# [Exercise prompt]
Please list all lines of the material below in which the string "werden" occurs.
-- Source material follows --
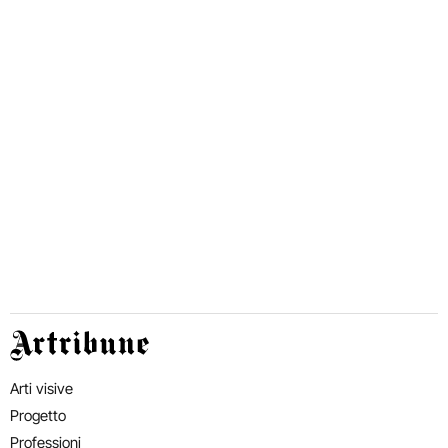
Artribune
Arti visive
Progetto
Professioni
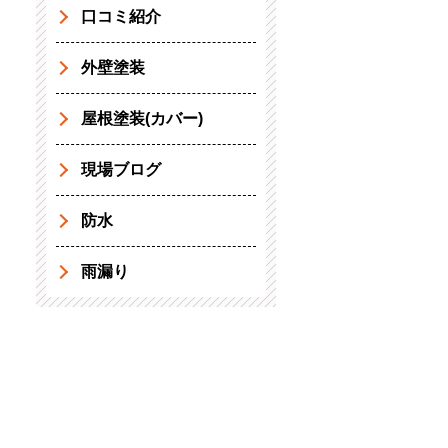
口コミ紹介
外壁塗装
屋根塗装(カバー)
現場ブログ
防水
雨漏り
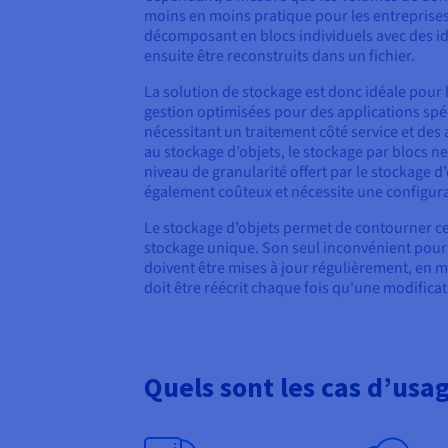
moins en moins pratique pour les entreprises .
décomposant en blocs individuels avec des id
ensuite être reconstruits dans un fichier.
La solution de stockage est donc idéale pour l
gestion optimisées pour des applications spé
nécessitant un traitement côté service et de
au stockage d’objets, le stockage par blocs n
niveau de granularité offert par le stockage d
également coûteux et nécessite une configur
Le stockage d’objets permet de contourner c
stockage unique. Son seul inconvénient pour
doivent être mises à jour régulièrement, en mod
doit être réécrit chaque fois qu'une modificat
Quels sont les cas d’usa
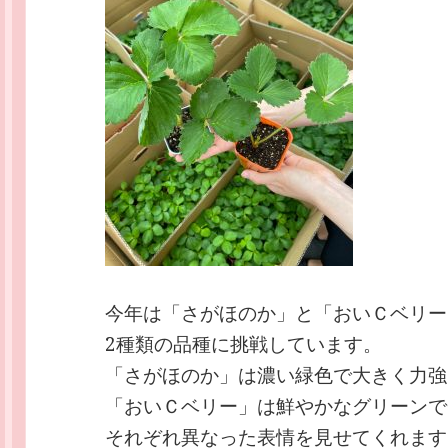
今年は「さがほのか」と「おいＣベリー
2種類の品種に挑戦しています。
「さがほのか」は濃い緑色で大きく力強
「おいＣベリー」は鮮やかなグリーンで
それぞれ異なった表情を見せてくれます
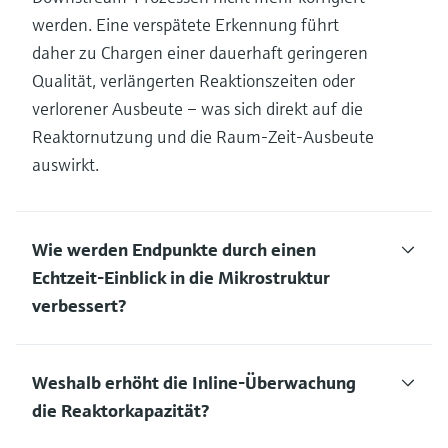
werden. Eine verspätete Erkennung führt
daher zu Chargen einer dauerhaft geringeren
Qualität, verlängerten Reaktionszeiten oder
verlorener Ausbeute – was sich direkt auf die
Reaktornutzung und die Raum-Zeit-Ausbeute
auswirkt.
Wie werden Endpunkte durch einen
Echtzeit-Einblick in die Mikrostruktur
verbessert?
Weshalb erhöht die Inline-Überwachung
die Reaktorkapazität?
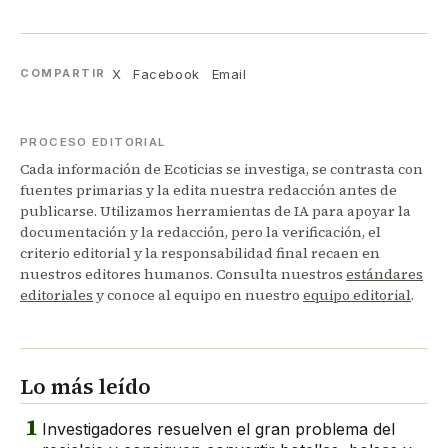
X
Facebook
Email
COMPARTIR
PROCESO EDITORIAL
Cada información de Ecoticias se investiga, se contrasta con
fuentes primarias y la edita nuestra redacción antes de
publicarse. Utilizamos herramientas de IA para apoyar la
documentación y la redacción, pero la verificación, el
criterio editorial y la responsabilidad final recaen en
nuestros editores humanos. Consulta nuestros
estándares
editoriales
y conoce al equipo en nuestro
equipo editorial
.
Lo más leído
1
Investigadores resuelven el gran problema del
-- Source material concluded --
# [Result]
werden. Eine verspätete Erkennung führt
Wie werden Endpunkte durch einen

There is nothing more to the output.